O que pode ser considerado temperança ou moderação? Existe alguma
sociedade, religião ou cultura que domine essa qualidade ou os excessos
estão invariavelmente presentes?
A moderação ou temperança tem sido um ideal ético, estético e
dietético de boa parte das tradições religiosas, filosóficas e médicas.
Seu ponto ideal é a equidistância dos extremos, sendo um deles o excesso
e o outro a carência. Assim, a abstinência também é um excesso.
Sua formulação vem dos filósofos clássicos como Platão e Aristóteles,
passa pelo Cristianismo e chega aos expoentes do Renascimento e da
Ilustração, compondo, assim, uma rica tradição que busca ordenar os
comportamentos de risco por meio da autoeducação dos cidadãos que devem
buscar os seus próprios limites num processo de autoaprendizado
espelhado pelo exemplo dos seus parceiros sociais.
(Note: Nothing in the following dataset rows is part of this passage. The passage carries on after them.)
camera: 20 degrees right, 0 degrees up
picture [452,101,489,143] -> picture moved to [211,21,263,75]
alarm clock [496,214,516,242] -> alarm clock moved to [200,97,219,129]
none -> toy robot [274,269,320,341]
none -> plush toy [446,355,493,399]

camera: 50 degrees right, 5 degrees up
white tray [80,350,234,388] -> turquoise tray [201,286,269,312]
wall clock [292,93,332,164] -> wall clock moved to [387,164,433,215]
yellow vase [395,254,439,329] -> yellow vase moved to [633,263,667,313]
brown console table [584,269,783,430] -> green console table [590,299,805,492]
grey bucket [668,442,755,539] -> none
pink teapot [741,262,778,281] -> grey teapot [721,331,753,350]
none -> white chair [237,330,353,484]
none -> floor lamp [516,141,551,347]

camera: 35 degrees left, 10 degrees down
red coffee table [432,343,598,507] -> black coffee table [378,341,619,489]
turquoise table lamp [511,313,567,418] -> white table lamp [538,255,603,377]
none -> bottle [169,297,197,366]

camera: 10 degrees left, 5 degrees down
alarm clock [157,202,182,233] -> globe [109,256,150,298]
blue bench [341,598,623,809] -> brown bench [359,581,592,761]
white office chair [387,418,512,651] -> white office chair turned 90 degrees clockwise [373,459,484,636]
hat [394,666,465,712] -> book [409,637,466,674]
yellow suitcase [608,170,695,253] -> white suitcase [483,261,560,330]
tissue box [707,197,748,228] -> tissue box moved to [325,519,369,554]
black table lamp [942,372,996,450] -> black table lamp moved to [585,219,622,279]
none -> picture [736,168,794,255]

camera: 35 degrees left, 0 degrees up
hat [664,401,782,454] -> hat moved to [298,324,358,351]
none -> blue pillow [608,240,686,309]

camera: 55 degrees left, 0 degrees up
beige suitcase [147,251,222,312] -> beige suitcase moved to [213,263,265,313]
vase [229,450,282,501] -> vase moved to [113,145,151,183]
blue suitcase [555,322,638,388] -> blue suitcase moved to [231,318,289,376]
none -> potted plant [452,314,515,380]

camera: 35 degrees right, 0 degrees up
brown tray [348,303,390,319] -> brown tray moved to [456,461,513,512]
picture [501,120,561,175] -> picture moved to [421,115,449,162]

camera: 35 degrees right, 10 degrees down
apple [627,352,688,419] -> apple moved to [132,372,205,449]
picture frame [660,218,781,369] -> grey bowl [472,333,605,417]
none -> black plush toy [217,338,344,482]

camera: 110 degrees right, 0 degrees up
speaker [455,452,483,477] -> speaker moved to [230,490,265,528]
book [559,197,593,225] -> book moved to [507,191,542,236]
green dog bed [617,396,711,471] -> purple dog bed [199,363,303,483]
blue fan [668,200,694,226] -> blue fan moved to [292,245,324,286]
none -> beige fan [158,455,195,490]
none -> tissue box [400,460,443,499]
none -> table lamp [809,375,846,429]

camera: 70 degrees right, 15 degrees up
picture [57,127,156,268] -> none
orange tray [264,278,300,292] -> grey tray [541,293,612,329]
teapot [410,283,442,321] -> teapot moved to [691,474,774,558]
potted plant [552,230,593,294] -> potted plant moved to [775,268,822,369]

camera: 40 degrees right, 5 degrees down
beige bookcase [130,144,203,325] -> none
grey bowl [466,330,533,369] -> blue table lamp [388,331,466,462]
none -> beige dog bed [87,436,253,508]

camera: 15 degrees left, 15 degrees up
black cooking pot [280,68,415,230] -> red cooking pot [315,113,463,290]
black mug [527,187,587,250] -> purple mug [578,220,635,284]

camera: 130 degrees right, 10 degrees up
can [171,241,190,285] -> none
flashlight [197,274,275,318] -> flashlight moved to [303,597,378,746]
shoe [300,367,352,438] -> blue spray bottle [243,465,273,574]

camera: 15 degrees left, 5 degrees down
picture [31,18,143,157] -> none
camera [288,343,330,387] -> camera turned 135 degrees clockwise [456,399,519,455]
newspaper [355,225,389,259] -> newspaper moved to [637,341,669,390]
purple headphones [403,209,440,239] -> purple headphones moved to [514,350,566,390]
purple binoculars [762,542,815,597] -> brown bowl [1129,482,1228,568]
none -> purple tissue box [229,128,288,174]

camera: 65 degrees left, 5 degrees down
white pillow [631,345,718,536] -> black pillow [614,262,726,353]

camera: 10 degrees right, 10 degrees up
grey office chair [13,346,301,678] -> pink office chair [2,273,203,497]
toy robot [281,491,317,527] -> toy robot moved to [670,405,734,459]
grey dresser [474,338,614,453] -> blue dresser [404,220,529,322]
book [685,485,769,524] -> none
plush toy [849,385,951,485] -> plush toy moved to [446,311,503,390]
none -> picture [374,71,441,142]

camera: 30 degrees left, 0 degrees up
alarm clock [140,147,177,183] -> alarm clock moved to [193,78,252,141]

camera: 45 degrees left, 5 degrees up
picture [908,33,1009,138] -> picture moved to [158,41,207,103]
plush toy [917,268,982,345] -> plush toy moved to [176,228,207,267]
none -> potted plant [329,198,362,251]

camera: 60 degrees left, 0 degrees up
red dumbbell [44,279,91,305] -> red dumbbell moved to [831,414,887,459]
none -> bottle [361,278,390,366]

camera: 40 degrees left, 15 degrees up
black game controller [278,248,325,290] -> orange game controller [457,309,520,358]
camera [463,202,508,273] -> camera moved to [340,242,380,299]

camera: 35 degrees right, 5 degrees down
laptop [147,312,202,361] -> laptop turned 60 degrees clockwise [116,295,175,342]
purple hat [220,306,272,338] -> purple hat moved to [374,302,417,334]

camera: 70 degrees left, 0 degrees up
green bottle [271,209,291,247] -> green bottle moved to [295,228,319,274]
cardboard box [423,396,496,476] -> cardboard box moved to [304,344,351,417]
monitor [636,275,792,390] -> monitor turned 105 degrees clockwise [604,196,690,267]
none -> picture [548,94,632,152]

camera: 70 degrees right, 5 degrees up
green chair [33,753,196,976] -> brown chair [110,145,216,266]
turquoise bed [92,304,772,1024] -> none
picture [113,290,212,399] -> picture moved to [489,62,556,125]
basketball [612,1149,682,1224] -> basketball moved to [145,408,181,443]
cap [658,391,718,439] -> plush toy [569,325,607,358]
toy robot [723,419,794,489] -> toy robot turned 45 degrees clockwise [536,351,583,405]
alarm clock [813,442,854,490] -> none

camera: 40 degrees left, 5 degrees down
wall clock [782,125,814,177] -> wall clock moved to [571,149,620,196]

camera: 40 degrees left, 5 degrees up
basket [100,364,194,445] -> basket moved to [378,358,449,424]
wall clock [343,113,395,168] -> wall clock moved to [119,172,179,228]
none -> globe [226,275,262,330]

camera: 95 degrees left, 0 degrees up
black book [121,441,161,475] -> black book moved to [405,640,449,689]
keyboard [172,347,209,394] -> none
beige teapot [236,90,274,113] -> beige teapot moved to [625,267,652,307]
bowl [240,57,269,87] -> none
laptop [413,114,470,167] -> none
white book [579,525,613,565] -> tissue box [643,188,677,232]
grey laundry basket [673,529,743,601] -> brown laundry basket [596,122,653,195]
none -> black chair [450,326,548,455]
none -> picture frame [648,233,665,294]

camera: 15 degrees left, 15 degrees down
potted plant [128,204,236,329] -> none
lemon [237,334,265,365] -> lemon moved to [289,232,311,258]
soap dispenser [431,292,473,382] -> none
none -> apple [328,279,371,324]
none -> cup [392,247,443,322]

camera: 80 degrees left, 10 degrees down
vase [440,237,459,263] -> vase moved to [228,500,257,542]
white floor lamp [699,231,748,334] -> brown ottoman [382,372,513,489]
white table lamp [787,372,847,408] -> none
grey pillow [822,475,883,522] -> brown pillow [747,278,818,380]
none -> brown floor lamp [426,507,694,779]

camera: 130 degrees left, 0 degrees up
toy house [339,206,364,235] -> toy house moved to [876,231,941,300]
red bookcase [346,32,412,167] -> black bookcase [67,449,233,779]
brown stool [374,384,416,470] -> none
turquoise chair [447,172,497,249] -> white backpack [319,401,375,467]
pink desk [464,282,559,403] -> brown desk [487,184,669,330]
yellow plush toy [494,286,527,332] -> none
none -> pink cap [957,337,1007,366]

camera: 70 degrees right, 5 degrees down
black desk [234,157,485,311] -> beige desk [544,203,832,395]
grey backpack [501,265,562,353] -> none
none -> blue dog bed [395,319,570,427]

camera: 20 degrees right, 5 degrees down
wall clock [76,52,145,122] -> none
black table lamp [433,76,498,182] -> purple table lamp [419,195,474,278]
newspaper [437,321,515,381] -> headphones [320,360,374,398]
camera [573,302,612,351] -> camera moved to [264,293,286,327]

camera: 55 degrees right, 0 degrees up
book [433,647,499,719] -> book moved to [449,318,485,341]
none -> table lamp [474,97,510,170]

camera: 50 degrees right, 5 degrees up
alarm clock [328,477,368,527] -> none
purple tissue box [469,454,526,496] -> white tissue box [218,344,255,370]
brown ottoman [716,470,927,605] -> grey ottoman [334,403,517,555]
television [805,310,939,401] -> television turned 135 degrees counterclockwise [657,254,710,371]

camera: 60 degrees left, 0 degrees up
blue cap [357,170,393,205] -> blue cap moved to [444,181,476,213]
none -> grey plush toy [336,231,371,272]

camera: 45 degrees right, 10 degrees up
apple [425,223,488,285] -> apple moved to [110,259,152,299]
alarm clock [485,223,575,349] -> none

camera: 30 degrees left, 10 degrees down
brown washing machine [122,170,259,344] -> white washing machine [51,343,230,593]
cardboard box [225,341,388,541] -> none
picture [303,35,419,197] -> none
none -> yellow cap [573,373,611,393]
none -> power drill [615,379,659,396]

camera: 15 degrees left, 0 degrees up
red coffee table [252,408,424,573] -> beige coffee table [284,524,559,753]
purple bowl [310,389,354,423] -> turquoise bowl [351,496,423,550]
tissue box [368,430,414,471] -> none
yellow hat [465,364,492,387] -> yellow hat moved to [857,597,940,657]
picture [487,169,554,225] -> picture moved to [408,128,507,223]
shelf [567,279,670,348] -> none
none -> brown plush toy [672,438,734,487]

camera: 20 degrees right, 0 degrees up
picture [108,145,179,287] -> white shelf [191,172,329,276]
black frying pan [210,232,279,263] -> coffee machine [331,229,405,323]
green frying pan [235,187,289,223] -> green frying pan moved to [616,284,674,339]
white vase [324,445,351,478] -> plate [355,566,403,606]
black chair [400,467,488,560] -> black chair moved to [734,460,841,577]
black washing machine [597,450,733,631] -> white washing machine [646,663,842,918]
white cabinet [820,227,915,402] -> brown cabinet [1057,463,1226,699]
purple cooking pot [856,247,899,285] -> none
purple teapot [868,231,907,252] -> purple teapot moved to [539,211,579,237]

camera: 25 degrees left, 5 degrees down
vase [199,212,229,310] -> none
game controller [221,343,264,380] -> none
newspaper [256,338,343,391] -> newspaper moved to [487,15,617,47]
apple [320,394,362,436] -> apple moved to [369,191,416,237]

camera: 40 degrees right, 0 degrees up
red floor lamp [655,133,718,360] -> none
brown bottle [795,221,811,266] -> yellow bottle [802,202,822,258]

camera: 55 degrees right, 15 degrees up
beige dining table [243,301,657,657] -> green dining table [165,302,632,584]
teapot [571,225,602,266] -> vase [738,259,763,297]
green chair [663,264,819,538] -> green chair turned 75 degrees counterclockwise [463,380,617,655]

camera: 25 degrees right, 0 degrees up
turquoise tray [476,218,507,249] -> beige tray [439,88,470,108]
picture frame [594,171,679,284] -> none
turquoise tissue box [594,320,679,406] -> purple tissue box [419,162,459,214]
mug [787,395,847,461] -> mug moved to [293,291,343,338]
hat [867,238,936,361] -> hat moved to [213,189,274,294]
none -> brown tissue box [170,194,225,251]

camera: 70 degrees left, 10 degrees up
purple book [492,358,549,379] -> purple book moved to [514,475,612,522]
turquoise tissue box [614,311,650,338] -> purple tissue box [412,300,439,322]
As sociedades e culturas podem ajudar os indivíduos a se manter
próximos do ponto de equilíbrio? Normas, regras, leis e etiquetas têm se
mostrado eficazes?
Sim, as normas e etiquetas são, em geral, mais eficazes do que as
leis em relação a condutas pessoais e corporais, pois o consentimento
público é mais convincente do que a coerção estatal. De gregos a árabes,
de romanos a persas, os usos das bebidas foram regidos por normas
éticas, estéticas e médicas, mais do que por leis impositivas.
As sociedades posteriores à Revolução Industrial viram, entretanto,
um novo ordenador das condutas, que é o mercado e suas injunções, se
tornar o foco da incitação a um consumo excessivo de tudo, levando a
padrões desequilibrados que respondem a necessidades de lucro
amplificadas pela técnica insidiosa da propaganda. Nesse universo
capitalista, as mercadorias se apossam dos indivíduos, levando-os a uma
hipertrofia de consumos compulsivos que desafiam as regras e normas da
medicina, do equilíbrio e até mesmo do bom senso.